Text:
*** Begin section ***
NHPRC Electronic Records/GIS projects:

CIESIN www.ciesin.columbia.edu/ger at Columbia University
Maine GeoArchives www.maine.gov/geoarch/index.htm Maine State Archvies (see Part III of the Session 103 posts for details on the Maine GeoArchives)
eLegacy (State California & SDSC) – California’s geospacial records archival appraisal, accessioning and preservation. Starting in 2006
InterPARES Van MAP (2005) –presentation of the City of Vancouver GIS Database

More IT related projects:

Archivists’ Workbench (2000) www.sdsc.edu/NHPRCS Methodologies for the long-term preservation of and access to software-dependent electronic records. Includes tools for GIS
ICAP (2003) www.sdsc.edu/ICAP change management
PAT (2004) www.sdsc.edu/PAT persistent archives testbed and the Michigan precinct voting records, spacial data ingestion

SDSC has a goal of infrastructure independence – they want to keep data and move it easily over time. Their current preferred approach uses Data Grids (see American Archivist Journal , volume 69 – Number 1: Building Preservation Environments with Data Grid Technology by Reagan W. Moore) which depend on the dual goals of data virtualization and trust virtualization. He recommended the SAA Electronic Records Section on Friday from 12 to 2 for good related presentations.

CIESIN www.ciesin.columbia.edu/ger at Columbia University
Common types of data loss:

loss of non-archived data
historical versions of data

North Carolina Geospatial Data Archiving Project (www.lib.ncsu.edu/ncgdap) Steve Morris – Instead of solving problems, it actually further complications. Complex databases can be difficult to manage over time due to complex data models, challenges of proprietary database models… has MANY levels of individual datasets or data layers.
*** End section ***
Decide whether each statement agrees with the notes on GIS and electronic records projects, answering yes or no and quoting the deciding words from the notes. 1. The eLegacy project was to begin in 2006. 2. The persistent archives testbed dates from 2003. 3. SDSC's currently preferred approach relies on Data Grids. The lines come from a different source than the text.

Dataset section:
*** Begin section ***
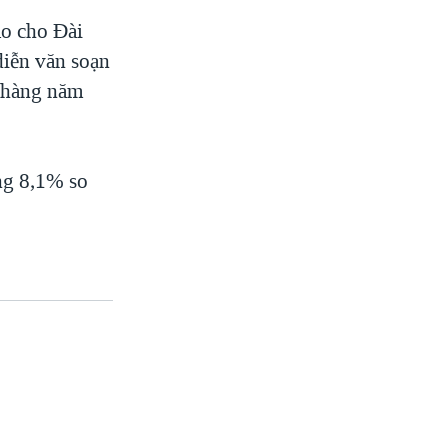
ào cho Đài
diễn văn soạn
p hàng năm
ng 8,1% so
*** End section ***
The answer:
1. Yes: "Starting in 2006"
2. No: "PAT (2004) www.sdsc.edu/PAT persistent archives testbed"
3. Yes: "Their current preferred approach uses Data Grids"